Incredibly, after crude oil prices began to plunge a month ago, one barrel of crude oil only cost 22.76 U.S. dollars on April 9, plummeting to one-third of the WTI crude oil's recent high prices. This should be due to the price war between Saudi Arabia and Russia, and the COVID-19 pandemic which created a sharp shrinkage of global oil market.
Whiting, the largest oil producer in an overwhelming U.S. oil-producing state, Colorado, declared bankruptcy on April 1. That incredible low oil price in the global market was the last straw for this shale oil star company, at a time when the U.S. shale oil industry is more vulnerable to low prices due to its higher costs.
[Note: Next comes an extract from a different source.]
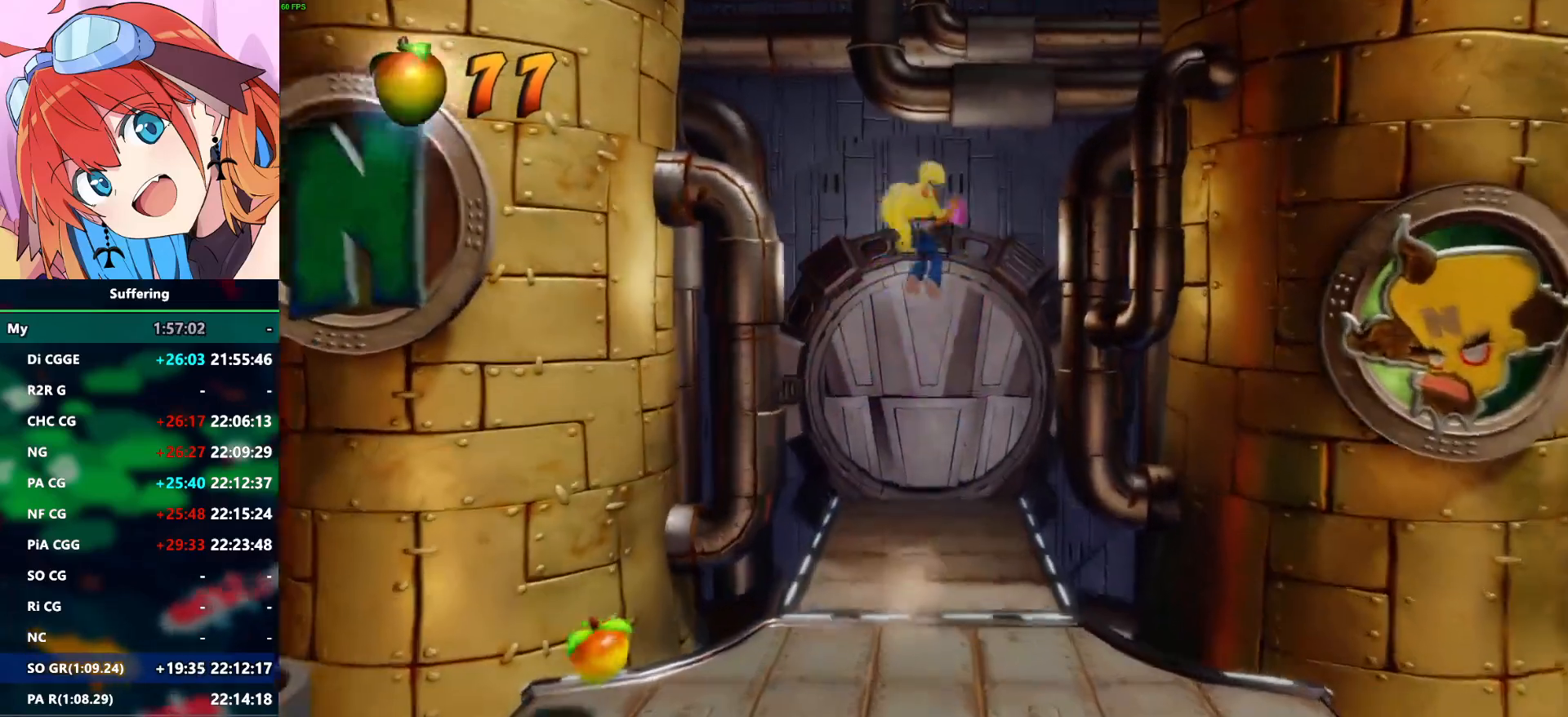
{"dt_ms": 1000, "buttons": ["DPAD_UP", "DPAD_RIGHT"], "left_stick": "center", "right_stick": "center"}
The "lifeline" of profitability is between 40-46 U.S. dollars, which is much higher than the current WTI crude oil price.
On April 12, 2020, OPEC+ tentatively reached an agreement to cut production by 9.7 million barrels per day, which is the single largest output cut in history. Job losses and bankruptcies appear certain for the U.S. oil industry, but this deal may put a floor under prices for now.
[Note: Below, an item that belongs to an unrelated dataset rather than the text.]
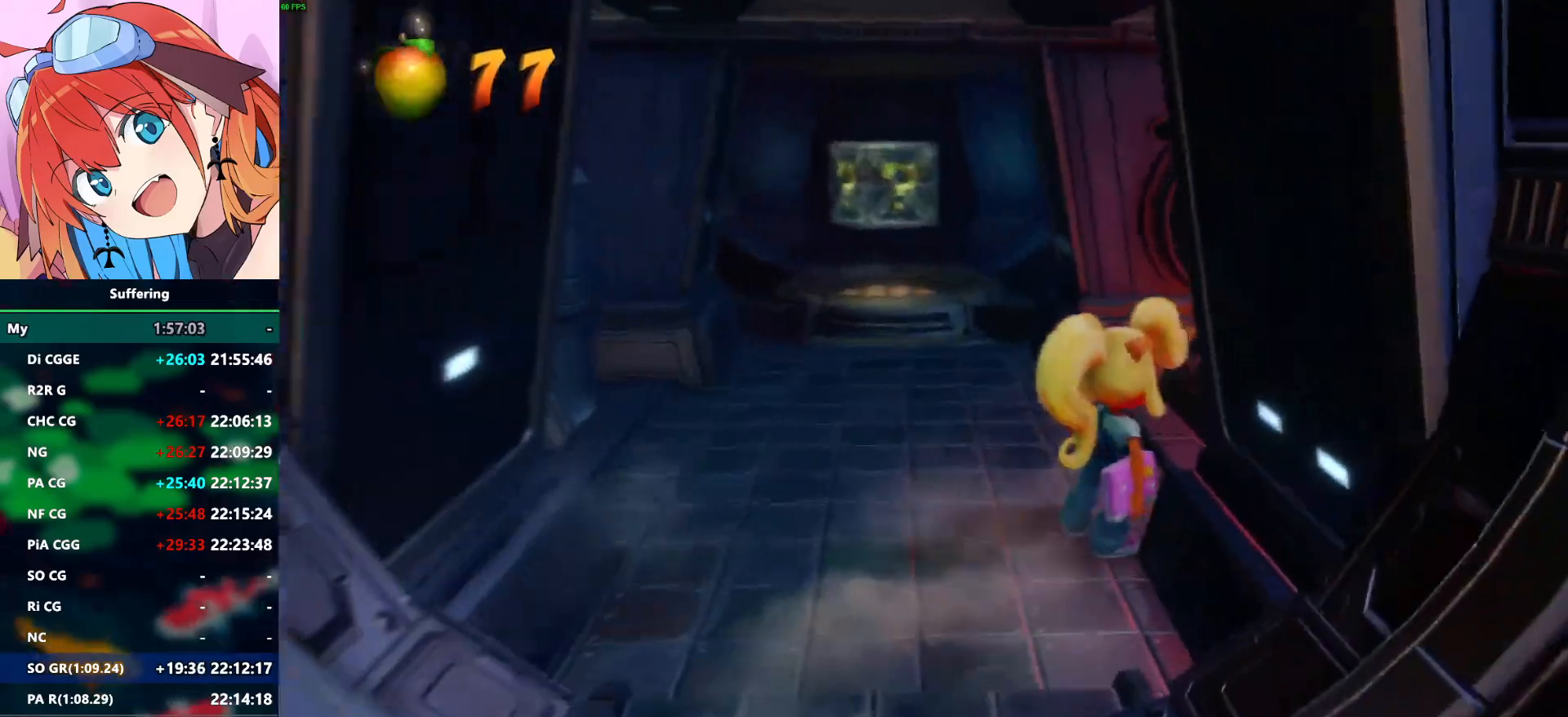
{"dt_ms": 500, "buttons": ["DPAD_UP"], "left_stick": "center", "right_stick": "center", "events": [[100, "DPAD_LEFT", "down"], [350, "DPAD_LEFT", "up"]]}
Why are U.S. shale oil companies facing hard times?
In addition to factors such as low crude oil prices, heavy debts and high mining costs, the long-drawn-out China-U.S. trade war is an important reason.
China-U.S. trade war drastically lowers U.S. crude oil export growth
As the world's largest oil importer, China imports more than 10 million barrels per day. Attributed to a breakthrough development of shale oil extraction technology, the United States has surpassed Saudi Arabia and Russia in 2018 to become the world's largest oil producer. But the China-U.S. trade war forcibly cut off the huge attraction between production and demand.
In early August last year, U.S. President Trump threatened to impose tariffs on Chinese imports worth 300 billion U.S. dollars. In response, China officially imposed a five percent tariff on U.S. crude oil on September 1, 2019. The escalation of the China-U.S. trade war raised concerns of a slowdown in global oil demand, causing the market to fall into chaos. According to Forbes, crude oil prices suffered their largest drop in over four years. On January 15, 2020, China and U.S. signed phase one trade deal, and China has committed to purchasing at least 52.4 billion U.S. dollars in additional energy purchases within two years.
Before the China-U.S. trade war, China was the second largest importer of U.S. crude oil. In 2017, when crude oil was exported to China accounted for 19.10 percent of the total, the growth rate of all U.S. crude oil exports jumped to 95.36 percent. However, this growth declined to only 45.39 percent in 2019, which was lowered significantly by Chinese market at a 42.24 percent decrease.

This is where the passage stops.